To confuse things further, no one wants to be left high and dry if, as in our example, gas goes up. So the option seller will sell all or part of the option to someone else who has options that are making a bet in the opposite direction. And that entity my parcel out the risk to others. Diversifying to minimize risk. Logical thing to do. But now is the total derivative market just the original derivative, or the sum of all the times it is consolidated or divided up and resold?
It’s this cascade that scares everyone. Diversifying would normally minimize risk. But if one party at the end of the chain goes belly up because of some economic shock and can’t fulfill the contract, then the guys further down the line are on the hook for their derivatives without recourse. They go belly up. You get collapse that spreads geometrically.
Derivatives are useful … unless they aren’t. No, there isn’t going to be some quadrillion dollar money hole, but it can give financial markets lethal constipation while they figure things out. Think fiscal lord of the flies.
And before you say “Just end derivatives,” you should understand that they are responsible right now for keeping commodity prices (food, fuel, etc) stable. For example, farmers can confidently plant crops knowing there is a stable market to sell into. Stable is a relative term, but in this case, stable means that they know crop prices won’t hit zero because everyone is harvesting at the same time and selling at the same time. And we know that food prices won’t spike to crazy amounts if there is a bad harvest.
Wise derivative rules need to be done wisely.
Actually, that is not the situation today. The China tariffs on top of a structural oversupply dropped the price of corn and soy from about 90% of production cost to 50% of production cost. That price is neither stable nor profitable. Farms need big operating loans to cover their annual expenses, but banks are not going to provide loans with that kind of balance sheet.
Watch seed and fertilizer orders this month and next to get an idea of how 2019 will shake out. It could be very ugly. There are always vulture capitalists ready to step in.
Thank you. You actually just proved my point.

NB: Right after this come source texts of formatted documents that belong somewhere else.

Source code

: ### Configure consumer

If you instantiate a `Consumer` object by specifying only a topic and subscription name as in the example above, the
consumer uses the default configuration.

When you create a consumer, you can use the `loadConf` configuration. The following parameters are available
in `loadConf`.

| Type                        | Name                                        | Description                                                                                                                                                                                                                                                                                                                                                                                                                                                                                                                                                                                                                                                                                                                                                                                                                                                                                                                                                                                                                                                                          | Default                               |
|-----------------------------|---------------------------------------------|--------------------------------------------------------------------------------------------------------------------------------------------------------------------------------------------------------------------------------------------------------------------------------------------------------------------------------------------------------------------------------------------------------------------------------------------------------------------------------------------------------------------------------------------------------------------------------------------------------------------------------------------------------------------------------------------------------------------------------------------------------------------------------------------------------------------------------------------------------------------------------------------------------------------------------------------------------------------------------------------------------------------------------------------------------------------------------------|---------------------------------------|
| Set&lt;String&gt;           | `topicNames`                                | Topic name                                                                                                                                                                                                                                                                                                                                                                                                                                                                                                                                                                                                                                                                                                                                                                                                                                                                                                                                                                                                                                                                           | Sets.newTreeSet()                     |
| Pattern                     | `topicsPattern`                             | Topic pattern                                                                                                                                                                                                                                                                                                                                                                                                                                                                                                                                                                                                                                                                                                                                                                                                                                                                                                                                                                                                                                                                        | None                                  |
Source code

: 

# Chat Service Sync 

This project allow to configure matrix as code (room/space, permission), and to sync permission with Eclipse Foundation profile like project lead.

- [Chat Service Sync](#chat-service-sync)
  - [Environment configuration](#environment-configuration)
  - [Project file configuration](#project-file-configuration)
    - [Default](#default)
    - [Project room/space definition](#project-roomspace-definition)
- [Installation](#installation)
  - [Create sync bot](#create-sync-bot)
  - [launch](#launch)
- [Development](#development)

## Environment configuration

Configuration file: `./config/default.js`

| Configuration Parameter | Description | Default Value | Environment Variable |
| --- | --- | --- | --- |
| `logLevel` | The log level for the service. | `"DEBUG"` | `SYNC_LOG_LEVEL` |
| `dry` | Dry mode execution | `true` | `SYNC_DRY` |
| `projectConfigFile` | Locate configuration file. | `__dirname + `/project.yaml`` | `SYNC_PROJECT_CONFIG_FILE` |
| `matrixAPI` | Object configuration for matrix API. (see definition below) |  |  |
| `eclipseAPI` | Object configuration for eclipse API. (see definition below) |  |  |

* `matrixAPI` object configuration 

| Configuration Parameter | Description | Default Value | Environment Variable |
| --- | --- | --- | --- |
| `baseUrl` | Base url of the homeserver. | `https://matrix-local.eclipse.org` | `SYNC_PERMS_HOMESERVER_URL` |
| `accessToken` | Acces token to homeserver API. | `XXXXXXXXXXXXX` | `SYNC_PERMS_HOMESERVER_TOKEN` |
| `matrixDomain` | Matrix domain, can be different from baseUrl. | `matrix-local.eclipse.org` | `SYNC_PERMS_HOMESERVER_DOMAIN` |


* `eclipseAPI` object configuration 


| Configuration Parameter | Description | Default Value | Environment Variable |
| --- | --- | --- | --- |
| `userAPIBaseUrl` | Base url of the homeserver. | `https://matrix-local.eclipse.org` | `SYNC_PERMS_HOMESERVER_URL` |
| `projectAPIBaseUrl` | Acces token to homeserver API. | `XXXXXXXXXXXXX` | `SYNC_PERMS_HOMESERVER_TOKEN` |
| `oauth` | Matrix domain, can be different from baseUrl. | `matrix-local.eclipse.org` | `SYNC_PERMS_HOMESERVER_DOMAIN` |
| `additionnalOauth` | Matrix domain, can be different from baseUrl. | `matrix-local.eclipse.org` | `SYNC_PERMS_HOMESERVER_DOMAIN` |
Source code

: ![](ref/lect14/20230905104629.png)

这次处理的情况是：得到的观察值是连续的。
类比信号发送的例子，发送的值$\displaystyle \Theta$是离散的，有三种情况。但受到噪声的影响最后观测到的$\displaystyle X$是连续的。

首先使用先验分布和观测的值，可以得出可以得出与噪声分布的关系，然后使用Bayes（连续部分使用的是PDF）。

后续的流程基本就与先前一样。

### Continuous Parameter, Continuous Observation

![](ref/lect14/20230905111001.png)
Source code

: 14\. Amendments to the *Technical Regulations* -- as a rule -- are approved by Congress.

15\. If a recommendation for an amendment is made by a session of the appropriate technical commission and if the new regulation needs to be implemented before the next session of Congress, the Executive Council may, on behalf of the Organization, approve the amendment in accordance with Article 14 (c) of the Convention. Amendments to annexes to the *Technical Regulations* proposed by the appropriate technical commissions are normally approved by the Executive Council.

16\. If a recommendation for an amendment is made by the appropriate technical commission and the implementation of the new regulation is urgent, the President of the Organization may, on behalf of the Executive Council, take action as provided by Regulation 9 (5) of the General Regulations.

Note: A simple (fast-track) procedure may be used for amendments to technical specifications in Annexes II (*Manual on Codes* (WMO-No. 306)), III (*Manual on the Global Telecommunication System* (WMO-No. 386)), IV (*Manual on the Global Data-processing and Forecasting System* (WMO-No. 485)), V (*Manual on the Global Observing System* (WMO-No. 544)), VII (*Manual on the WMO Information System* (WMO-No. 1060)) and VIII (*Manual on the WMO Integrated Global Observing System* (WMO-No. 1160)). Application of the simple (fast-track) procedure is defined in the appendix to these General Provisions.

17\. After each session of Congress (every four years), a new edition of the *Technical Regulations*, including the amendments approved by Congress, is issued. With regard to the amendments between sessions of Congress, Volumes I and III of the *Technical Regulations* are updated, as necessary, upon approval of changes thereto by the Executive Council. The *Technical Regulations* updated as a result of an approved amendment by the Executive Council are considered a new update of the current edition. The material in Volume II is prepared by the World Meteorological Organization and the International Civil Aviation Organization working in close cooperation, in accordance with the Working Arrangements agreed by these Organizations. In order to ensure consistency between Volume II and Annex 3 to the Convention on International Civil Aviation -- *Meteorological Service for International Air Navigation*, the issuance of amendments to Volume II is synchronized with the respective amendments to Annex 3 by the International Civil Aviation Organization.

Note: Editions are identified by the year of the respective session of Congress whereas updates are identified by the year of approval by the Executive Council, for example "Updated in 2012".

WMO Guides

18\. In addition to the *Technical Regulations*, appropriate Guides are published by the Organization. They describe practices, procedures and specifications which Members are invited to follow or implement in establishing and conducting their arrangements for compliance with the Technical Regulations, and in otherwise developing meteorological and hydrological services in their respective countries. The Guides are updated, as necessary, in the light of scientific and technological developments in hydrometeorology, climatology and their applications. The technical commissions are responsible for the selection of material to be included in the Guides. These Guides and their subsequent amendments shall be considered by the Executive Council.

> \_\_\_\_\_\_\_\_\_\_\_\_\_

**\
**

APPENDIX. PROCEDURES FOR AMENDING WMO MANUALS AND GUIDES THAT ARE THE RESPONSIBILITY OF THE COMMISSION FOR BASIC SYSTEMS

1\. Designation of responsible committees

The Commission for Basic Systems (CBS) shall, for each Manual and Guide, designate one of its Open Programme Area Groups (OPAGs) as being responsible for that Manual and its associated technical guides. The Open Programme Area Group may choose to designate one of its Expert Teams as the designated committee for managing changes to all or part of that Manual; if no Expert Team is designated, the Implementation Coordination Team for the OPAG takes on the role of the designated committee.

You gave prices for corn and soy that are based on the futures market. Farmers ca use this to decide their seed and fertilizer orders this month for crops that won’t be harvested until much later this year.
Edit: your prices are wrong, however. Corn and soy are still projected to bring in more than production costs. A miserable margin, but positive. An example:
Tulips? I know what you mean, but this is triffid-level stuff.
The UK sort of does it in reverse. We literally gamble on the stock market.
See the bit on financial spread betting.
It seems crazy to me but there you go. I am not a master of the universe.
Part of the appeal, at least in the UK, is that gambling winnings are not taxable. I don’t know whether that’s true in other places (where gambling is even legal to begin with). In a way there is something refreshingly honest in openly admitting that financial speculation is fundamentally the same toxic, sordid activity we normally associate with unshaven old guys slumped in windowless betting shops chain-smoking roll-ups and watching the horses all day.
Presumably it is linked to derivatives, since you can imagine lots of ways that a spread-betting company might use its customers’ betting data to inform its own investments.
That was well explained, in language any reasonably intelligent lay person could understand!